##### PAGE EXTRACT

Rhinovirus (RV) is the main cause of asthma exacerbations in children. Some studies demonstrate that persons with asthma have attenuated interferon (IFN) responses to experimental RV infection compared to healthy individuals. However, responses to community-acquired RV infections in control and asthmatic children have not been compared.
To evaluate nasal cytokine responses following natural RV infections in asthmatic and healthy children.
We compared nasal cytokine expression among control and asthmatic children during healthy virus-negative surveillance weeks and self-reported RV-positive sick weeks. Fourteen control and 21 asthmatic subjects were studied. Asthma disease severity was based on symptoms and medication use. Viral genome was detected by multiplex PCR. Nasal cytokine protein levels were determined by multiplex assays.
Two out of 47 surveillance weeks tested positive for RV, showing an asymptomatic infection rate of 5%. Thirty-eight of 47 sick weeks (81%) tested positive for respiratory virus. Of these, 33 (87%) were positive for RV. During well weeks, nasal CXCL8, IL-12 and IL-1β levels were significantly higher in children with asthma than controls. Compared to healthy virus-negative surveillance weeks, CXCL8, IL-13 and IFN-β increased during colds only in asthmatic subjects. In both control and asthmatic children, nasal levels of IFN-γ, IFN-λ1, IL-1β, IL-8 and IL-10 significantly increased during RV-positive sick weeks. During RV infection, IL-8, IL-1β and TNF-α levels were strongly correlated.
In both controls and asthmatics, natural RV infection results in robust type II and III interferon responses.

##########

#### [WHAT TO WORK ON]
a) Do these statements agree with the rhinovirus abstract? Answer yes or no for each, and quote the words from the abstract that decide it.
(i) The study included fourteen asthmatic children and 21 control children.
(ii) Of the sick weeks that tested positive for a respiratory virus, 87% were positive for RV.
(iii) IFN-β increased during colds in both control and asthmatic children.
b) In the rhinovirus abstract, what asymptomatic infection rate did the surveillance weeks show?

##### EXTRACTED INFORMATION

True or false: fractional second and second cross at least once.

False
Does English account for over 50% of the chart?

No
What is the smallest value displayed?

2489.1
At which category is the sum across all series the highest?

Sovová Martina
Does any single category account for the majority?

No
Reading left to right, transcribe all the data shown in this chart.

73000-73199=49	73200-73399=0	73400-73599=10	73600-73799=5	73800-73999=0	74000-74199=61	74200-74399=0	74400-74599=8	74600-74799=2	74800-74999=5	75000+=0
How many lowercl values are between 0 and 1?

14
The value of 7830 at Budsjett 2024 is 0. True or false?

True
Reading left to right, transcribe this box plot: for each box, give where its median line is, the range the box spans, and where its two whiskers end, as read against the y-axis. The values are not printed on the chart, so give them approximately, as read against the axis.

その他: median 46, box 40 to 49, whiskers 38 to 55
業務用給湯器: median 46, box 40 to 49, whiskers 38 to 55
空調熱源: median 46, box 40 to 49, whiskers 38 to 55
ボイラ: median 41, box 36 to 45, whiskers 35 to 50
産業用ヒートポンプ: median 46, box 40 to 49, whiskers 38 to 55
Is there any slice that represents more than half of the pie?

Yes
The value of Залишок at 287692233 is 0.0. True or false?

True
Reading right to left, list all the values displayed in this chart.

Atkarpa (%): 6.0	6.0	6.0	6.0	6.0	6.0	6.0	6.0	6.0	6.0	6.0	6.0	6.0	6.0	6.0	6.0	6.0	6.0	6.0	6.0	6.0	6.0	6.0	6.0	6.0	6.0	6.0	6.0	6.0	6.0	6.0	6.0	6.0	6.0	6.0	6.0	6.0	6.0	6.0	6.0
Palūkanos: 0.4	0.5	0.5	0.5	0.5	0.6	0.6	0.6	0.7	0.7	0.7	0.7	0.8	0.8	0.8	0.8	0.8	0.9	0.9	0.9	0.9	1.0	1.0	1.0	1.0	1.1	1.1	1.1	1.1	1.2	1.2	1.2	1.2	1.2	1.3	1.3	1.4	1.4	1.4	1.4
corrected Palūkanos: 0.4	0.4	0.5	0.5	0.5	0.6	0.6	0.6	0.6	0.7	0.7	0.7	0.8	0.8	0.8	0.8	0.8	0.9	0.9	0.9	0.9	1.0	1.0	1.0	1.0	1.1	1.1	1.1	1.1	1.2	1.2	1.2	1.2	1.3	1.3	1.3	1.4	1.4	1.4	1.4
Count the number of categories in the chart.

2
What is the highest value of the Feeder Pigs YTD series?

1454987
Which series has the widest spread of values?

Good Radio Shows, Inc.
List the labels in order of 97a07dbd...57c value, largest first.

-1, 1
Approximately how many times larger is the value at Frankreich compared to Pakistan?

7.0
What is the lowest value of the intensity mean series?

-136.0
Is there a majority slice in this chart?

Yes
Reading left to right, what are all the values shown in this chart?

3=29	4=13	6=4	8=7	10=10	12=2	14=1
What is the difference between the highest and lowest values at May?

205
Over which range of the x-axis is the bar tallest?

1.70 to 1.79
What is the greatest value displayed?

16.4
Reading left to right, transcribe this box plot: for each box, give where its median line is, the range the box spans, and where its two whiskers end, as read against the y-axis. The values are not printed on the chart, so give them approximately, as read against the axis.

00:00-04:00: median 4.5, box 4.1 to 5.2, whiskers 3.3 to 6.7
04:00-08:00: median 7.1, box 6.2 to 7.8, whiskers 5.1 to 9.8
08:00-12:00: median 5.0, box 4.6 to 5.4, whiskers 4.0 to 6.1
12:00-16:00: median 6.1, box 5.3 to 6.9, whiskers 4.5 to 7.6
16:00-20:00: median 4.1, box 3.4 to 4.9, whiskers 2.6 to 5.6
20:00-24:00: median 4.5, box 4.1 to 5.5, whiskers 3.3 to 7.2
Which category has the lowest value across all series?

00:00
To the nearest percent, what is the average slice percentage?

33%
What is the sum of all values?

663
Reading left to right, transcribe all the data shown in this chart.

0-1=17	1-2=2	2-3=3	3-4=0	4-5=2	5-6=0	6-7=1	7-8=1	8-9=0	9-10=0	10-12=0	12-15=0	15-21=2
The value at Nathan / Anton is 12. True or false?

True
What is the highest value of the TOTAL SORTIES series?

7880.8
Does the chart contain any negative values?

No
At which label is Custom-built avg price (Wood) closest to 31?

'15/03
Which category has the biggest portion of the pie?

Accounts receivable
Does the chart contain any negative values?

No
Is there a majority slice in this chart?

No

##########

#### [RESULTS]
a)
(i) No: "Fourteen control and 21 asthmatic subjects were studied."
(ii) Yes: "Of these, 33 (87%) were positive for RV."
(iii) No: "CXCL8, IL-13 and IFN-β increased during colds only in asthmatic subjects."

b) 5% (two of 47 surveillance weeks tested positive for RV).